AQUARIUS (Jan. 20-Feb. 18): “Where is everybody when I need them?” Even if you haven’t actually spoken those words recently, I’m guessing the voices in your head have whispered them. But from what I can tell, that complaint will soon be irrelevant. It will no longer match reality. Your allies will start offering more help and resources. They may not be perfectly conscientious in figuring out how to be of service, but they’ll be pretty good. Here’s what you can do to encourage optimal results: 1. Purge your low, outmoded expectations. 2. Open your mind and heart to the possibility that people can change. 3. Humbly ask—out loud, not just in the privacy of your imagination—for precisely what you want.
PISCES (Feb. 19-March 20): Millions of Pisceans less fortunate than you won’t read this horoscope.
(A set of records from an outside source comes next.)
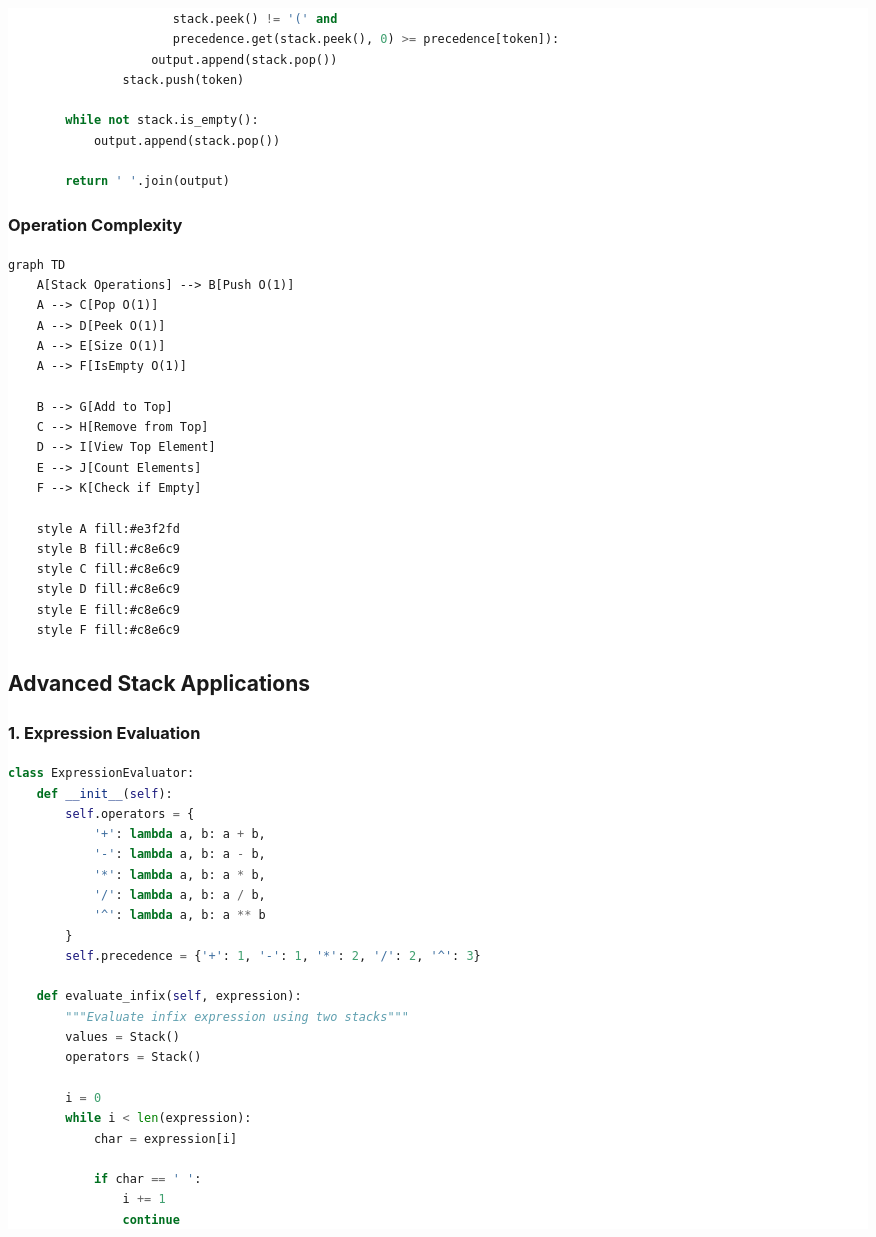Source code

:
 ```python
                       stack.peek() != '(' and
                       precedence.get(stack.peek(), 0) >= precedence[token]):
                    output.append(stack.pop())
                stack.push(token)

        while not stack.is_empty():
            output.append(stack.pop())

        return ' '.join(output)
```

### Operation Complexity

```mermaid
graph TD
    A[Stack Operations] --> B[Push O(1)]
    A --> C[Pop O(1)]
    A --> D[Peek O(1)]
    A --> E[Size O(1)]
    A --> F[IsEmpty O(1)]

    B --> G[Add to Top]
    C --> H[Remove from Top]
    D --> I[View Top Element]
    E --> J[Count Elements]
    F --> K[Check if Empty]

    style A fill:#e3f2fd
    style B fill:#c8e6c9
    style C fill:#c8e6c9
    style D fill:#c8e6c9
    style E fill:#c8e6c9
    style F fill:#c8e6c9
```

## Advanced Stack Applications

### 1. Expression Evaluation

```python
class ExpressionEvaluator:
    def __init__(self):
        self.operators = {
            '+': lambda a, b: a + b,
            '-': lambda a, b: a - b,
            '*': lambda a, b: a * b,
            '/': lambda a, b: a / b,
            '^': lambda a, b: a ** b
        }
        self.precedence = {'+': 1, '-': 1, '*': 2, '/': 2, '^': 3}

    def evaluate_infix(self, expression):
        """Evaluate infix expression using two stacks"""
        values = Stack()
        operators = Stack()

        i = 0
        while i < len(expression):
            char = expression[i]

            if char == ' ':
                i += 1
                continue
```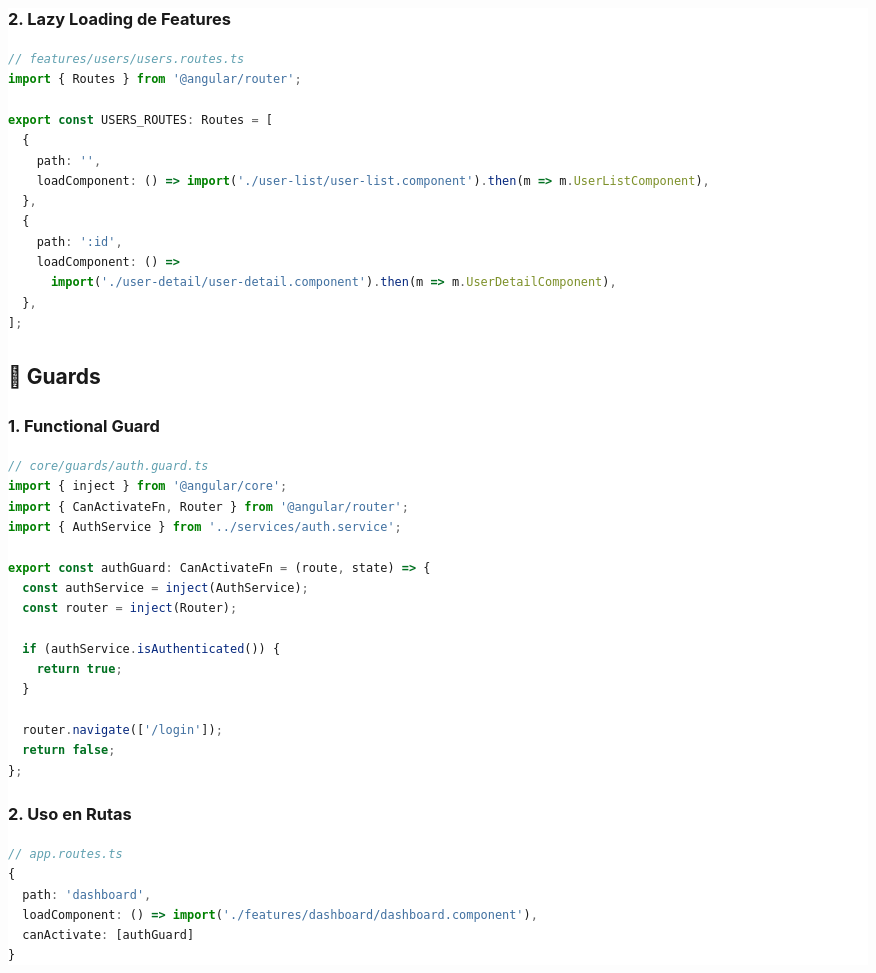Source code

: ### 2. Lazy Loading de Features

```typescript
// features/users/users.routes.ts
import { Routes } from '@angular/router';

export const USERS_ROUTES: Routes = [
  {
    path: '',
    loadComponent: () => import('./user-list/user-list.component').then(m => m.UserListComponent),
  },
  {
    path: ':id',
    loadComponent: () =>
      import('./user-detail/user-detail.component').then(m => m.UserDetailComponent),
  },
];
```

## 🔐 Guards

### 1. Functional Guard

```typescript
// core/guards/auth.guard.ts
import { inject } from '@angular/core';
import { CanActivateFn, Router } from '@angular/router';
import { AuthService } from '../services/auth.service';

export const authGuard: CanActivateFn = (route, state) => {
  const authService = inject(AuthService);
  const router = inject(Router);

  if (authService.isAuthenticated()) {
    return true;
  }

  router.navigate(['/login']);
  return false;
};
```

### 2. Uso en Rutas

```typescript
// app.routes.ts
{
  path: 'dashboard',
  loadComponent: () => import('./features/dashboard/dashboard.component'),
  canActivate: [authGuard]
}
```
Uninformed about the rocky patch of Yellow Brick Road that lies just ahead, they may blow a gasket or get a flat tire. You, on the other hand, will benefit from my oracular foreshadowing, as well as my inside connections with the Lords of Funky Karma. You will therefore be likely to drive with relaxed caution, keeping your vehicle unmarred in the process. That’s why I’m predicting that although you may not arrive speedily at the next leg of your trip, you will do so safely and in style.
ARIES (March 21-April 19): Free your body. Don’t ruminate and agonize about it. FREE YOUR BODY! Be brave and forceful. Do it simply and easily. Free your gorgeously imperfect, wildly intelligent body. Allow it to be itself in all of its glory. Tell it you’re ready to learn more of its secrets and adore its mysteries. Be in awe of its unfathomable power to endlessly carry out the millions of chemical reactions that keep you alive and thriving. How can you not be overwhelmed with gratitude for your hungry, curious, unpredictable body? Be grateful for its magic. Love the blessings it bestows on you. Celebrate its fierce animal elegance.
TAURUS (April 20-May 20): The people of many cultures have imagined the sun god as possessing masculine qualities. But in some traditions, the Mighty Father is incomplete without the revitalizing energies of the Divine Mother. The Maoris, for example, believe that every night the solar deity has to marinate in her nourishing uterine bath. Otherwise he wouldn’t be strong enough to rise in the morning. And how does this apply to you? Well, you currently have resemblances to the weary old sun as it dips below the horizon. I suspect it is time to recharge your powers through an extended immersion in the deep, dark waters of the primal feminine.
GEMINI (May 21-June 20): An Interesting Opportunity is definitely in your vicinity. It may slink tantalizingly close to you in the coming days, even whisper your name from afar. But I doubt that it will knock on your door. It probably won’t call you seven times on the phone or flash you a big smile or send you an engraved invitation. So you should make yourself alert for the Interesting Opportunity’s unobtrusive behavior. It could be a bit shy or secretive or modest. Once you notice it, you may have to come on strong -- you know, talk to it sweetly or ply it with treats.
CANCER (June 21-July 22): [Editor’s note: The counsel offered in the following oracle was channeled from the Goddess by Rob Brezsny. If you have any problems with it, direct your protests to the Queen Wow, not Brezsny.] It’s time to get more earthy and practical about practicing your high ideals and spiritual values. Translate your loftiest intentions into your most intimate behavior. Ask yourself, “How does Goddess want me to respond when my co-worker pisses me off?”, or “How would Goddess like me to brush my teeth and watch TV and make love?” For extra credit, get a t-shirt that says, “Goddess was my co-pilot, but we crash-landed in the wilderness and I was forced to eat her.”